Call the Midwife has been renewed up until season 13 on BBC One, meaning the show will definitely be on our screens until 2024.
And during an exclusive interview with RadioTimes.com, Call the Midwife creator Heidi Thomas revealed that the drama “could keep on going” well beyond that point.
The upcoming 12th season of the show, production on which is well underway, is set in 1968, while season 13 will cover 1969.
“I think in principle, it could go into the 1970s,” Thomas said of the series.
She continued: “The order of nuns on whom the Nonnatus nuns are based stay in the East End until 1976, but I think more importantly than that single historic fact is that of women’s lives and the lives of the working classes as well, because increasingly over the years we’ve written about them, which I think also brings in a fresh dynamic which is always changing.
“There are so many stories to tell, medically, socially, even emotionally, and I think we could keep on going.
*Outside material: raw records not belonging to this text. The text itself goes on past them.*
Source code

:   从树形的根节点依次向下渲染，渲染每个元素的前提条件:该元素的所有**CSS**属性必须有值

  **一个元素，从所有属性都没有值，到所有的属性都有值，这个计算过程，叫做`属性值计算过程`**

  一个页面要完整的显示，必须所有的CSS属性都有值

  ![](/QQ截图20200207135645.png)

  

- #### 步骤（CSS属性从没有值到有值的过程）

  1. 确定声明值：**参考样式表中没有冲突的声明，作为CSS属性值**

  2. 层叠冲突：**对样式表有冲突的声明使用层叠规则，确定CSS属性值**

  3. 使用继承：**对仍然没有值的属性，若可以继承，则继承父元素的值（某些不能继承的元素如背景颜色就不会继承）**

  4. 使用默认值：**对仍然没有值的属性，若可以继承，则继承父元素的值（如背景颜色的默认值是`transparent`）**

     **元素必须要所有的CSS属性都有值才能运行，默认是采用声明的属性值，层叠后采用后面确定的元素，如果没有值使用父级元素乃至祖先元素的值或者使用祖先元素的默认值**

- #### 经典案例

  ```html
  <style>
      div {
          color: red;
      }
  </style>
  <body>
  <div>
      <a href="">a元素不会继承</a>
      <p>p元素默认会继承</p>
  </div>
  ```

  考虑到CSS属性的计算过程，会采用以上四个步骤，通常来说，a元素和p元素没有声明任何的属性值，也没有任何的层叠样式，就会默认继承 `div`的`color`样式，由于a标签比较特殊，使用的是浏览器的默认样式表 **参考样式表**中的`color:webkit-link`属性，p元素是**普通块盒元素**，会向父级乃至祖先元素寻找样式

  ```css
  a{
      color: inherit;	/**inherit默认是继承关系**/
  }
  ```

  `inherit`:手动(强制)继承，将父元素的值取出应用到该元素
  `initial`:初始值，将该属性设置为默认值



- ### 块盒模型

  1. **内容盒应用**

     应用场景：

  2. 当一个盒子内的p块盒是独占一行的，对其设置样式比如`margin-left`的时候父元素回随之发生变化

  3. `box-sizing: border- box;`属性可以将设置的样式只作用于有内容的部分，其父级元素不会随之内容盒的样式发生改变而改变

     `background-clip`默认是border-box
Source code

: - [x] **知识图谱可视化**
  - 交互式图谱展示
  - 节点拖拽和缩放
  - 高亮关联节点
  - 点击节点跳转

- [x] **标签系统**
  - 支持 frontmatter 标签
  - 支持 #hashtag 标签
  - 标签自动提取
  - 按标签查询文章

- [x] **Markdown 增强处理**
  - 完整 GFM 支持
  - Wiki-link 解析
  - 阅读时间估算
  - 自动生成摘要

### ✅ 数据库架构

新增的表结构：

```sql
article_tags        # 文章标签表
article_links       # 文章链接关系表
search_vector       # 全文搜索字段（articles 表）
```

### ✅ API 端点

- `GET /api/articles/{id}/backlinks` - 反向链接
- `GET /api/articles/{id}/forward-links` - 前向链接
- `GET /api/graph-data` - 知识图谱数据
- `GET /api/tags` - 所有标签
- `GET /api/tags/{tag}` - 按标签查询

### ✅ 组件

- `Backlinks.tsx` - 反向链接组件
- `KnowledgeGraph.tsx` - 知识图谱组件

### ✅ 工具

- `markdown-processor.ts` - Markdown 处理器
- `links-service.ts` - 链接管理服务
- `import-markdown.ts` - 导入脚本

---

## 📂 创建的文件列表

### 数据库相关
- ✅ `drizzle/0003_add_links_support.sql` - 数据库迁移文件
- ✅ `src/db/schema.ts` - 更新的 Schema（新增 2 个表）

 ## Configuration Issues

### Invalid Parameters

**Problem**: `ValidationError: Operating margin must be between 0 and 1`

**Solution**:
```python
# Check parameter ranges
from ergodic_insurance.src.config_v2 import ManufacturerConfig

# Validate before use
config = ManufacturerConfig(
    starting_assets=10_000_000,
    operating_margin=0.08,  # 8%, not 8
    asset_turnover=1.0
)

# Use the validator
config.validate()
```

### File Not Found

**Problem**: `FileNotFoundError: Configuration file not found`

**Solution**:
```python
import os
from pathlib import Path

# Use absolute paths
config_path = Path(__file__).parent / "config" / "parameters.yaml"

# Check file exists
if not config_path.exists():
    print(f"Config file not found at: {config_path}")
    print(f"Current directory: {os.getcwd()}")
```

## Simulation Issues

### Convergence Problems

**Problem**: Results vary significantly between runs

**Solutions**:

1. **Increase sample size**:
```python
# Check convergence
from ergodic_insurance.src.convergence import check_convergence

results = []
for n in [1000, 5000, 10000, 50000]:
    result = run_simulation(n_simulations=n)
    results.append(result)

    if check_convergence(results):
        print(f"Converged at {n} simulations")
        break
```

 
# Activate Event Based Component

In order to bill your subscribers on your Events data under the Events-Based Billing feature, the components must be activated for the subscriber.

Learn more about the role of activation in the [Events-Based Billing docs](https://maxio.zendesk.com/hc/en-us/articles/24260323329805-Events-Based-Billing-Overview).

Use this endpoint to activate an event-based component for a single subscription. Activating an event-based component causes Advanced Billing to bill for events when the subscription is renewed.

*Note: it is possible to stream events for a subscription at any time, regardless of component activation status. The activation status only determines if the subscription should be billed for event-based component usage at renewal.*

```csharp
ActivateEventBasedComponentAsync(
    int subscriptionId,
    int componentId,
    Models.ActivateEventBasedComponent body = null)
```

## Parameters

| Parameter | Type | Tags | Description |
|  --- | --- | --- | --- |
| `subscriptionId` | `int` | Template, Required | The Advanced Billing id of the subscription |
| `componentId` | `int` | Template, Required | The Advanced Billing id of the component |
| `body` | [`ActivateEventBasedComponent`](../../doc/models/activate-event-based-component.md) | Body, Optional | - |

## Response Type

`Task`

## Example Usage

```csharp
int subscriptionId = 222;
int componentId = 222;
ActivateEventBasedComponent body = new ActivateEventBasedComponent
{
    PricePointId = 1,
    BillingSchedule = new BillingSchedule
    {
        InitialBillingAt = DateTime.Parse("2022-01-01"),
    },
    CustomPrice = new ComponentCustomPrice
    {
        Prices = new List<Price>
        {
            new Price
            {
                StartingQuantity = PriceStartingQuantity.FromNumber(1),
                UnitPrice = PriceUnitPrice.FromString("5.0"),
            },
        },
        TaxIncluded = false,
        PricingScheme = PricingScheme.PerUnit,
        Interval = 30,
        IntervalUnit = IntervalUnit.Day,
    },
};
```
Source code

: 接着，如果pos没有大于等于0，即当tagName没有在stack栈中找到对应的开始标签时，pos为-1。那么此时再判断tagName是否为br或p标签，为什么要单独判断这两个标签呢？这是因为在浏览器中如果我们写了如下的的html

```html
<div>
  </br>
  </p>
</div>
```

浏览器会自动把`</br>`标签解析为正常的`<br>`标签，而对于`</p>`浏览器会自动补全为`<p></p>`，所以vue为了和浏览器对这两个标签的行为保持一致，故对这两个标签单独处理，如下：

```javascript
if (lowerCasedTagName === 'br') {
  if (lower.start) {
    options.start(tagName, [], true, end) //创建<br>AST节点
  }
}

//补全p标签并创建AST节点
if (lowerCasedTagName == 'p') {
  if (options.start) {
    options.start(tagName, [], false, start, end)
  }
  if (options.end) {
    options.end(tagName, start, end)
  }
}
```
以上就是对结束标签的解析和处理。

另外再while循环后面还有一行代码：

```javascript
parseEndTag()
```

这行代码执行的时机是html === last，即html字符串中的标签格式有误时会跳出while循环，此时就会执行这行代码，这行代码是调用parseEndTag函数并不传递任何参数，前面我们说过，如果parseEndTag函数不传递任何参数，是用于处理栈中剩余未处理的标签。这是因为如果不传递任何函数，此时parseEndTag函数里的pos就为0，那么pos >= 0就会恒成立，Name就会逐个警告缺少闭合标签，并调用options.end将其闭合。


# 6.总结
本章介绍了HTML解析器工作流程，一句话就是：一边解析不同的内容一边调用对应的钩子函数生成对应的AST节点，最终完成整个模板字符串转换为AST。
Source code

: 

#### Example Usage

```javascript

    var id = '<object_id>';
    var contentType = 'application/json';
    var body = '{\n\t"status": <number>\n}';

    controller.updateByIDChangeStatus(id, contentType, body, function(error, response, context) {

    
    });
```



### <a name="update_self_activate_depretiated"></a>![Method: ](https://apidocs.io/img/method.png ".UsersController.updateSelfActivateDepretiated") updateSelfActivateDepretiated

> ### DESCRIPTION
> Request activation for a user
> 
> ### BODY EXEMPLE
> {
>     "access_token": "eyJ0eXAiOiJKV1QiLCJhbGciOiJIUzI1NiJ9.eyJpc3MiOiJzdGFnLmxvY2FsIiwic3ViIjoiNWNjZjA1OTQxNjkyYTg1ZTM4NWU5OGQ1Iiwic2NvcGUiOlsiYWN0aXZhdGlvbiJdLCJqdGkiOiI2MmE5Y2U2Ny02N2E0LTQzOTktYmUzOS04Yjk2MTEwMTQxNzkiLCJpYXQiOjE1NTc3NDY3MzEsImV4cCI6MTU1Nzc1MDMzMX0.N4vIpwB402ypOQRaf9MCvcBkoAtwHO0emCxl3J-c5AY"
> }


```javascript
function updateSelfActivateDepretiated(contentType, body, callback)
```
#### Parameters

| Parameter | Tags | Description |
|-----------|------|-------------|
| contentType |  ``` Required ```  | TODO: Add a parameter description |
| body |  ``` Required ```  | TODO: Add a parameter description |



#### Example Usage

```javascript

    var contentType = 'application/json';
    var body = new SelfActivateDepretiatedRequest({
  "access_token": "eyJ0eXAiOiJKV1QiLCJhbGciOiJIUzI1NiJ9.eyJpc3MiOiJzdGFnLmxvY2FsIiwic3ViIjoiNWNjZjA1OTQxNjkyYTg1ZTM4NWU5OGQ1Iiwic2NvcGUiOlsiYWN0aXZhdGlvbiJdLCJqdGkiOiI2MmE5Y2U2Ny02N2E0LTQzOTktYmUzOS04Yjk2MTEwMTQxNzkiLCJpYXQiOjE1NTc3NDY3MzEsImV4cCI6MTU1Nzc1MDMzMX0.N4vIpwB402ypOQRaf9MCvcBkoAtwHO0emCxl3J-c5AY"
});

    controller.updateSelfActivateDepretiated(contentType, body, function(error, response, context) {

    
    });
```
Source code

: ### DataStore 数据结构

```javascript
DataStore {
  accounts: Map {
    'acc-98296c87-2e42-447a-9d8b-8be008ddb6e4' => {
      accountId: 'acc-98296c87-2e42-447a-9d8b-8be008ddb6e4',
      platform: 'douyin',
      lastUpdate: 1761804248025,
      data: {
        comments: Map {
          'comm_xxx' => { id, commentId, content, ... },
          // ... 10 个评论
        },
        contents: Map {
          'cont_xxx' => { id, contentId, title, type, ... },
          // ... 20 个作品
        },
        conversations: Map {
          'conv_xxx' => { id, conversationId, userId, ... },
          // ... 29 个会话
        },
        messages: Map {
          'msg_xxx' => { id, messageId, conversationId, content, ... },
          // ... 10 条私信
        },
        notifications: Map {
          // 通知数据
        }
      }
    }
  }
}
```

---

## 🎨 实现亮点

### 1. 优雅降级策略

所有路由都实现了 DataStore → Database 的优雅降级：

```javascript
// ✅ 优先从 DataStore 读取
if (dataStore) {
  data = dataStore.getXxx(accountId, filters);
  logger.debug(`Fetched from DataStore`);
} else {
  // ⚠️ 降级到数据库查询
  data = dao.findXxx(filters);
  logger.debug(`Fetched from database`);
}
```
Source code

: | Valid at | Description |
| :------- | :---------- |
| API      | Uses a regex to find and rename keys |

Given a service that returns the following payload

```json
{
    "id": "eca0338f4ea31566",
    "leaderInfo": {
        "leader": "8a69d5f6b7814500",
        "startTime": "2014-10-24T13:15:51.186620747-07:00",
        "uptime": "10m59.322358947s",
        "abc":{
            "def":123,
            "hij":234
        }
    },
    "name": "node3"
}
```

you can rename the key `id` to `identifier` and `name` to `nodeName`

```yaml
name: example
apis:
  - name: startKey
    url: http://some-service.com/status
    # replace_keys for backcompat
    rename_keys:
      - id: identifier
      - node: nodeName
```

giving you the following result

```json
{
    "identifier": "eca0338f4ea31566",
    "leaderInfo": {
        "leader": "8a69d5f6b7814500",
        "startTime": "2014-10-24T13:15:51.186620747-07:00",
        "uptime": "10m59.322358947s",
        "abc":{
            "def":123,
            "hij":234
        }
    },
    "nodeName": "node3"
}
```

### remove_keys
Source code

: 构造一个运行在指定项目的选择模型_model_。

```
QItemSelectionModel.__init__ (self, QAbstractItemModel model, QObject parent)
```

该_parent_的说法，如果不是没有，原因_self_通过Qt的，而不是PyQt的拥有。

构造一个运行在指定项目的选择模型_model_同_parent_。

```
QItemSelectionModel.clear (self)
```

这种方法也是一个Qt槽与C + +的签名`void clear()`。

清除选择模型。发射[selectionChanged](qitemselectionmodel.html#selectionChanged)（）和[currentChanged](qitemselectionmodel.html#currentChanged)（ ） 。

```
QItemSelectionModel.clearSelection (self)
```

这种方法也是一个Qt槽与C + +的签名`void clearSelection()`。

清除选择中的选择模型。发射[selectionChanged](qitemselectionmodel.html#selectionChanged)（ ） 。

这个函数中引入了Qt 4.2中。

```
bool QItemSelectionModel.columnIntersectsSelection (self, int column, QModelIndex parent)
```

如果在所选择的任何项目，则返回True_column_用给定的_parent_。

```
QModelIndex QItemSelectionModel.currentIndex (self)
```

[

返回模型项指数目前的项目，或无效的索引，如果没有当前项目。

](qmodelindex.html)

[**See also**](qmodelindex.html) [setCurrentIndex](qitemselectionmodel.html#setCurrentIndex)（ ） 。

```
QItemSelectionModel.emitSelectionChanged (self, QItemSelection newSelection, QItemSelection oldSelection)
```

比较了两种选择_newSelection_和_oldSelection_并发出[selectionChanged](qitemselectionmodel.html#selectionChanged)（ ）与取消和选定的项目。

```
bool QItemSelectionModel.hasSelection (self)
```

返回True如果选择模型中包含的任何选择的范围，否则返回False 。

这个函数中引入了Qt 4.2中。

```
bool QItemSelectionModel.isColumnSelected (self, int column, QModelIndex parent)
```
The proviso I would give is that at the moment we’re only commissioned for series 12, which we’re halfway through filming, and series 13, which we will make next year.”
Thomas concluded: “And beyond that we don’t know what plans the BBC has, so yes we would be waiting on news from them I think.”
The show’s creator went on to tease some exciting season 12 storylines, revealing the upcoming chapter will feature a ventouse birth for the first time.
“Again, we’re looking at some very strong stories about the way society was changing at that time,” she explained. “And that can be as simple as ventouse delivery coming in as a sort of, improvement, or alternative, to forceps certainly.”
Thomas added that season 12 will be influenced by Enoch Powell’s inflammatory anti-immigration speech, which saw him dismissed from the Shadow Cabinet.
“But also in the very first episode of the new series which will probably come out in January if it follows the usual pattern, I realised the timing of that episode coincided exactly with Enoch Powell’s Rivers of Blood speech which made a huge difference, and not a very positive difference, to race relations in Great Britain.
“It was a big turning point I think for our society and the way we spoke of and behaved towards people who had come here from other countries, so that was something we felt we had to tackle.”